5. Tese para fins de repercussão geral: “A preexistência de casamento ou de união estável de um dos conviventes, ressalvada a exceção do artigo 1723, § 1º, do Código Civil, impede o reconhecimento de novo vínculo referente ao mesmo período, inclusive para fins previdenciários, em virtude da consagração do dever de fidelidade e da monogamia pelo ordenamento jurídico-constitucional brasileiro”.
6. Recurso extraordinário a que se nega provimento.
A decisão, embora não seja uma novidade, pois apenas reafirmou entendimento já existente sobre o assunto, acabou gerando críticas de doutrinadores que defendem a necessidade de o Estado proteger todas as relações amorosas, e não apenas uma delas.
Inconstitucionalidade de cobrança do ITCMD sobre ativos no exterior
Para finalizar este primeiro post sobre decisões do STF que geraram impacto no planejamento sucessório, finalizamos com julgamento realizado no início de 2021, onde o Supremo Tribunal Federal decidiu ser inconstitucional a cobrança, pelos Estados, do ITCMD quando os bens estão localizados no exterior.
Este assunto já foi abordado aqui no Próxima Geração neste post.
Confira trecho do voto do Ministro Relator, Dias Toffoli:
“É que, repare-se bem, não se está aqui perante a lei complementar no seu papel constitucional de veiculadora de ‘normas gerais’, atribuído pelo inciso III do art. 146, mas sim na sua imprescindível função de ‘norma sobre competência’, conferido pelo inciso I do mesmo artigo, reguladora, por via preventiva, de conflitos de competência, em matéria tributária, entre os entes políticos da União.
Se é admissível o exercício supletivo pelos Estados, de uma competência concorrente em matéria de ‘normas gerais’, já não o é em matéria de ‘ conflitos de competência’ em que a competência normativa não é concorrente, mas privativa da União, na forma de lei complementar, pois só esta, de âmbito de validade geral, é suscetível de prevenir a formação de concursos de pretensões dos diversos Estados e do Distrito Federal potencialmente envolvidos na situação.
Com efeito, nas hipóteses em questão, a Constituição faz depender a própria existência da competência impositiva dos Estados e do Distrito Federal da edição de uma lei complementar prévia reguladora dos limites para seu exercício pela definição precisa de quais as conexões atributivas da competência de cada um dos entes políticos potencialmente envolvidos numa situação. E isto decerto para evitar os gravíssimos conflitos de competência que certamente adviriam se cada um dos Estados fosse livre para estabelecer os elementos de conexão que bem entendesse, gerando uma pluralidade de incidências sobre o mesmo fato gerador.

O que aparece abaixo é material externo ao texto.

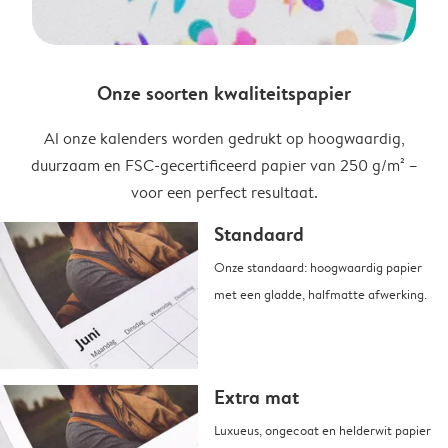
Onze soorten kwaliteitspapier
Al onze kalenders worden gedrukt op hoogwaardig,
duurzaam en FSC-gecertificeerd papier van 250 g/m² –
voor een perfect resultaat.
Standaard
Onze standaard: hoogwaardig papier
met een gladde, halfmatte afwerking.
Extra mat
Luxueus, ongecoat en helderwit papier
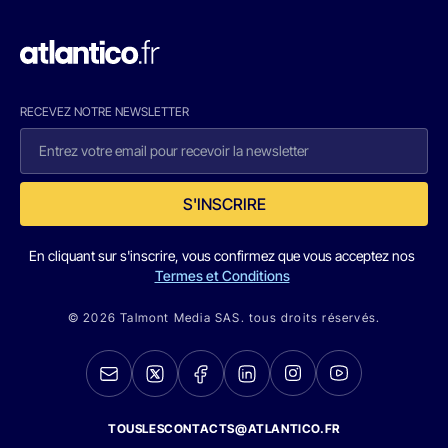
RECEVEZ NOTRE NEWSLETTER
S'INSCRIRE
En cliquant sur s'inscrire, vous confirmez que vous acceptez nos
Termes et Conditions
© 2026 Talmont Media SAS. tous droits réservés.
TOUSLESCONTACTS@ATLANTICO.FR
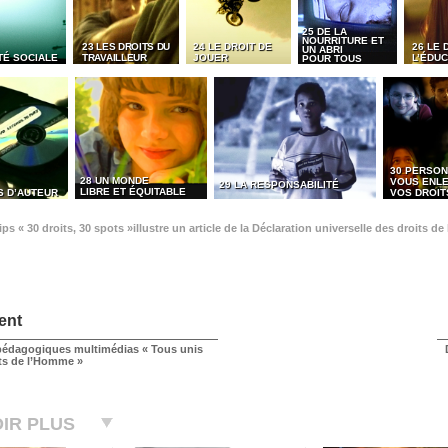
25 DE LA
NOURRITURE ET
23 LES DROITS DU
24 LE DROIT DE
26 LE 
UN ABRI
TÉ SOCIALE
TRAVAILLEUR
JOUER
L’ÉDUC
POUR TOUS
30 PERSON
28 UN MONDE
VOUS ENL
29 LA RESPONSABILITÉ
LIBRE ET ÉQUITABLE
S D’AUTEUR
VOS DROIT
ps « 30 droits, 30 spots »illustre un article de la Déclaration universelle des droits 
ent
édagogiques multimédias « Tous unis
its de l’Homme »
IR PLUS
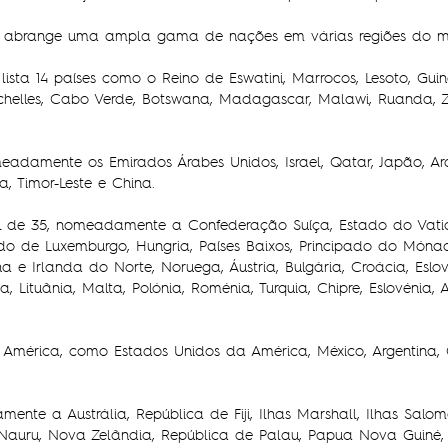
rios abrange uma ampla gama de nações em várias regiões do 
lista 14 países como o Reino de Eswatini, Marrocos, Lesoto, Guiné
ychelles, Cabo Verde, Botswana, Madagascar, Malawi, Ruanda, 
meadamente os Emirados Árabes Unidos, Israel, Qatar, Japão, Ar
ra, Timor-Leste e China.
l de 35, nomeadamente a Confederação Suíça, Estado do Vati
o de Luxemburgo, Hungria, Países Baixos, Principado do Mónac
a e Irlanda do Norte, Noruega, Áustria, Bulgária, Croácia, Eslová
ia, Lituânia, Malta, Polónia, Roménia, Turquia, Chipre, Eslovénia, 
a América, como Estados Unidos da América, México, Argentina,
nte a Austrália, República de Fiji, Ilhas Marshall, Ilhas Salo
 Nauru, Nova Zelândia, República de Palau, Papua Nova Guiné,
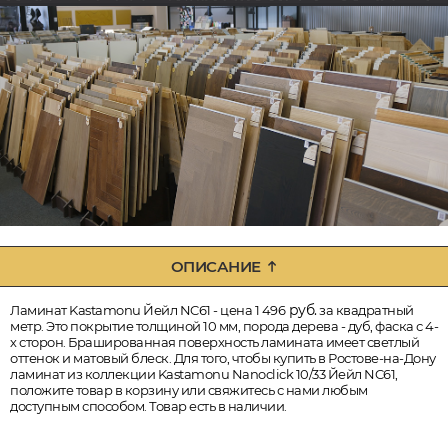
ОПИСАНИЕ
руб.
Ламинат Kastamonu Йейл NC61 - цена 1 496
за квадратный
метр. Это покрытие толщиной 10 мм, порода дерева - дуб, фаска с 4-
х сторон. Брашированная поверхность ламината имеет светлый
оттенок и матовый блеск. Для того, чтобы купить в Ростове-на-Дону
ламинат из коллекции Kastamonu Nanoclick 10/33 Йейл NC61,
положите товар в корзину или свяжитесь с нами любым
доступным способом. Товар есть в наличии.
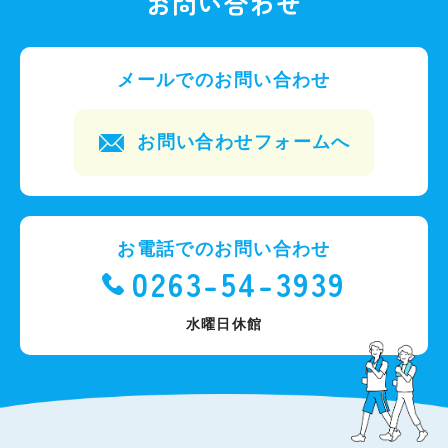
お問い合わせ
メールでのお問い合わせ
お問い合わせフォームへ
お電話でのお問い合わせ
0263-54-3939
水曜日休館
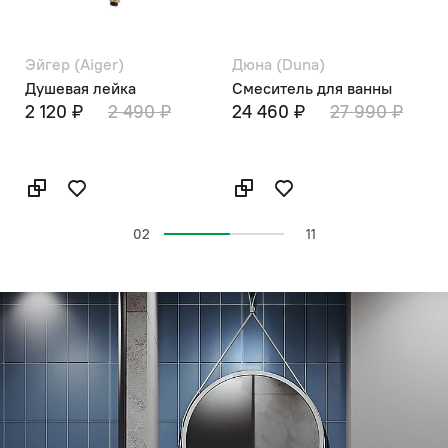
Эйгер (Aiger)
Дюна (Duna)
С
Душевая лейка
Смеситель для ванны
В
2 120 ₽
2 490 ₽
24 460 ₽
27 990 ₽
02
11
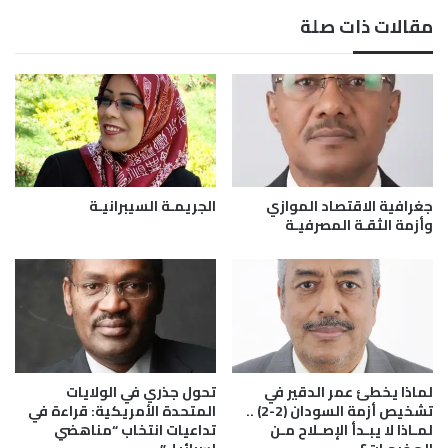
ع
د
مقالات ذات صلة
ق
ا
ب
ن
ت
ي
و
ة
ت
:
ر
ت
ا
غ
ت
ي
م
ر
جغرافية الاقتصاد الموازي
الجريمـة السيبرانيـة
ج
ا
وأزمة الثقـة المصرفيـة
ت
ل
م
م
ع
ن
ي
ا
ة
خ
.
.
لماذا يخطئ عمر الدقير في
تحول جذري في الولايات
ح
تشخيص أزمة السودان (2-2) ..
المتحدة الأمريكية: قراءة في
ر
لمـاذا لا يبـدأ الإصـلاح مـن
تداعيات انتخاب “مناهضي
و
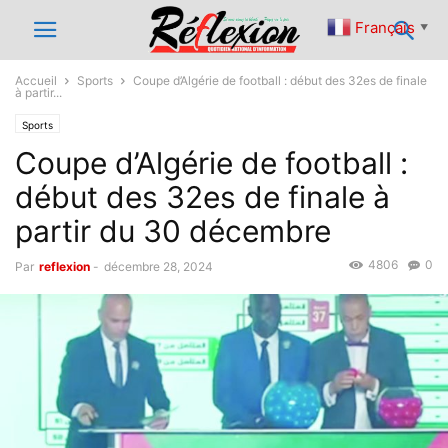
Français
▼
Accueil
Sports
Coupe d’Algérie de football : début des 32es de finale
à partir...
Sports
Coupe d’Algérie de football :
début des 32es de finale à
partir du 30 décembre
4806
0
Par
reflexion
-
décembre 28, 2024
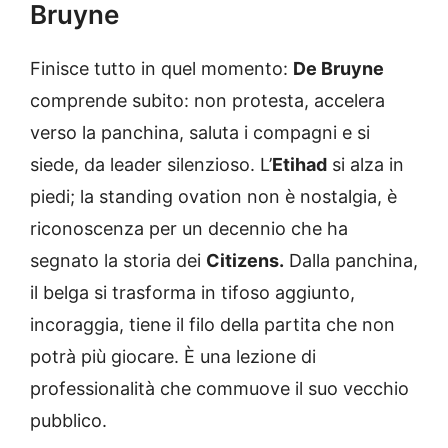
Bruyne
Finisce tutto in quel momento:
De Bruyne
comprende subito: non protesta, accelera
verso la panchina, saluta i compagni e si
siede, da leader silenzioso. L’
Etihad
si alza in
piedi; la standing ovation non è nostalgia, è
riconoscenza per un decennio che ha
segnato la storia dei
Citizens.
Dalla panchina,
il belga si trasforma in tifoso aggiunto,
incoraggia, tiene il filo della partita che non
potrà più giocare. È una lezione di
professionalità che commuove il suo vecchio
pubblico.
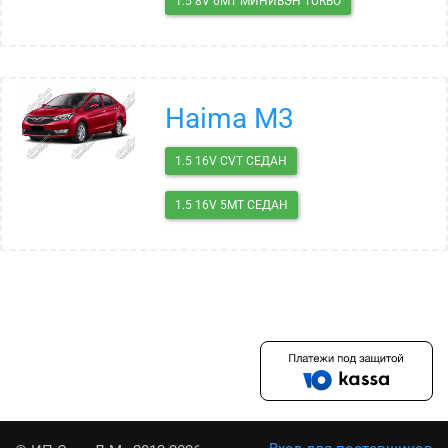
1.5 8V 6MT МИНИВЭН TURBO
Haima M3
1.5 16V CVT СЕДАН
1.5 16V 5MT СЕДАН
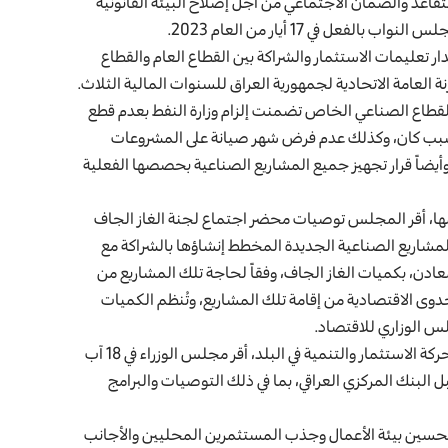
قاعد والضمان الاجتماعي من أجل إصلاح البيئة القانونية
 في 17 أيار من العام 2023.
موافقة على إصدار تعليمات الاستثمار والشراكة بين القطاع العام والقطاع
ة قرارات لدعم القطاع الصناعي الخاص تضمنت إلزام وزارة النفط بعدم قطع
 سبب كان، وكذلك عدم فرض شهر صيانة على المشروعات
يضاً قرار تجهيز جميع المشاريع الصناعية بحصصها الفعلية
نية ودعمها، أقر المجلس توصيات محضر اجتماع لجنة الغاز الجاف
لمشاريع الصناعية الجديدة المخطط إنشاؤها بالشراكة مع
عادن، بكميات الغاز الجاف، وفقاً لحاجة تلك المشاريع من
وى الاقتصادية من إقامة تلك المشاريع، وتُنظم الكميات
لس الوزاري للاقتصاد.
وفي إطار رؤية الحكومة الخاصة بالإصلاح الاقتصادي، وتنشيط حركة الاستثمار والتنمية في البلد، أقر مجلس الوزراء في 18 آب
 البنك المركزي العراقي، بما في ذلك التوصيات والبرامج
ر تحسين بيئة الأعمال وجذب المستثمرين المحليين والأجانب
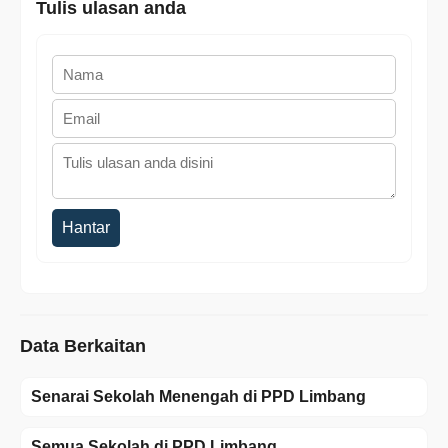
Tulis ulasan anda
Hantar
Data Berkaitan
Senarai Sekolah Menengah di PPD Limbang
Semua Sekolah di PPD Limbang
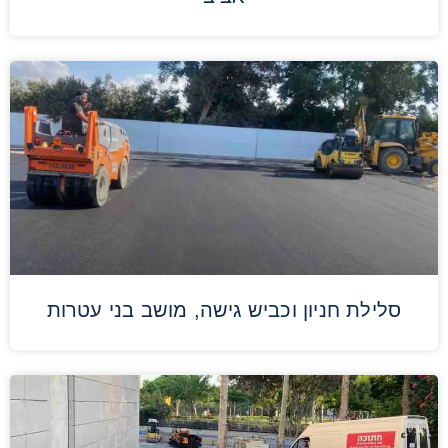
סלילת חניון וכביש גישה, מושב בני עטרות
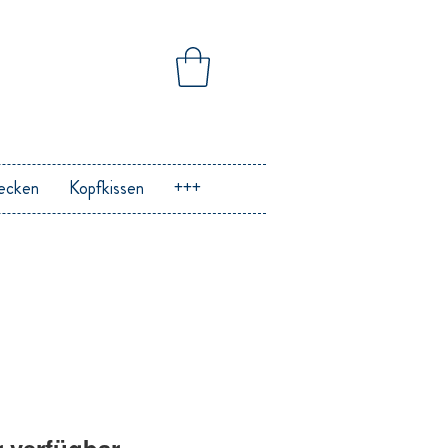
ecken
Kopfkissen
+++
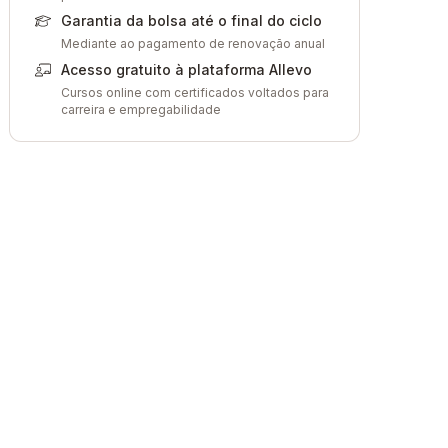
Garantia da bolsa até o final do ciclo
Mediante ao pagamento de renovação anual
Acesso gratuito à plataforma Allevo
Cursos online com certificados voltados para
carreira e empregabilidade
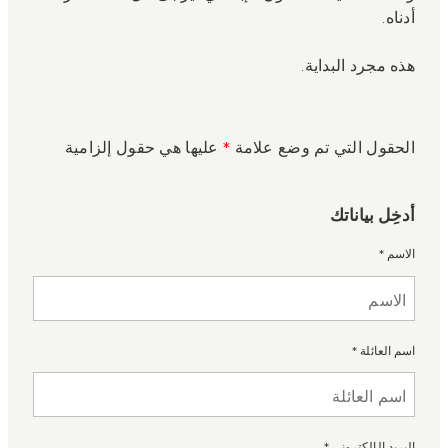
أدناه.
هذه مجرد البداية.
الحقول التي تم وضع علامة
*
عليها هي حقول إلزامية
أدخِل بياناتك
الاسم
*
اسم العائلة
*
البريد الإلكتروني
*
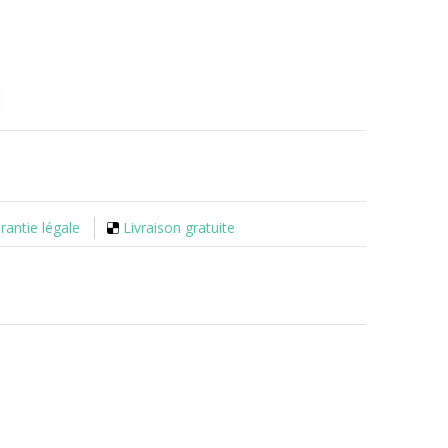
rantie légale
Livraison gratuite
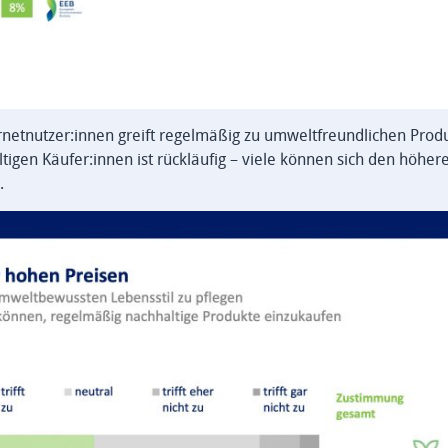
nternetnutzer:innen greift regelmäßig zu umweltfreundlichen Pro
tigen Käufer:innen ist rückläufig – viele können sich den höhere
.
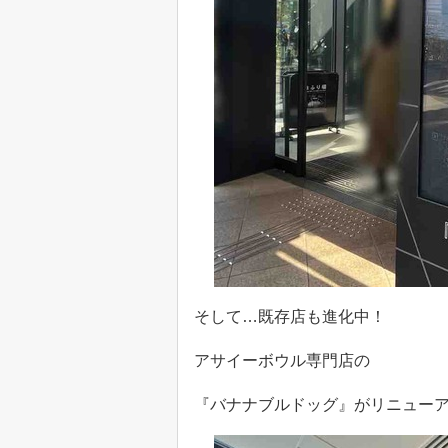
そして…既存店も進化中！
アサイーボウル専門店の
『バナナブルドッグ』がリニュー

A escolha de qual Estado é titular de competência tributária é, pois, uma questão prévia relativa à aplicação da lei material reguladora da tributação, de tal maneira que a ausência da primeira envolve necessariamente a ineficácia da segunda, impedindo a vigência da mesma até à sua publicação.”
Até que seja editada a Lei Complementar (inclusive já existe projeto de Lei tramitando no Congresso sobre o tema), os Estados estão impedidos de cobrar ITCMD em relação à transmissão de bens localizados no exterior.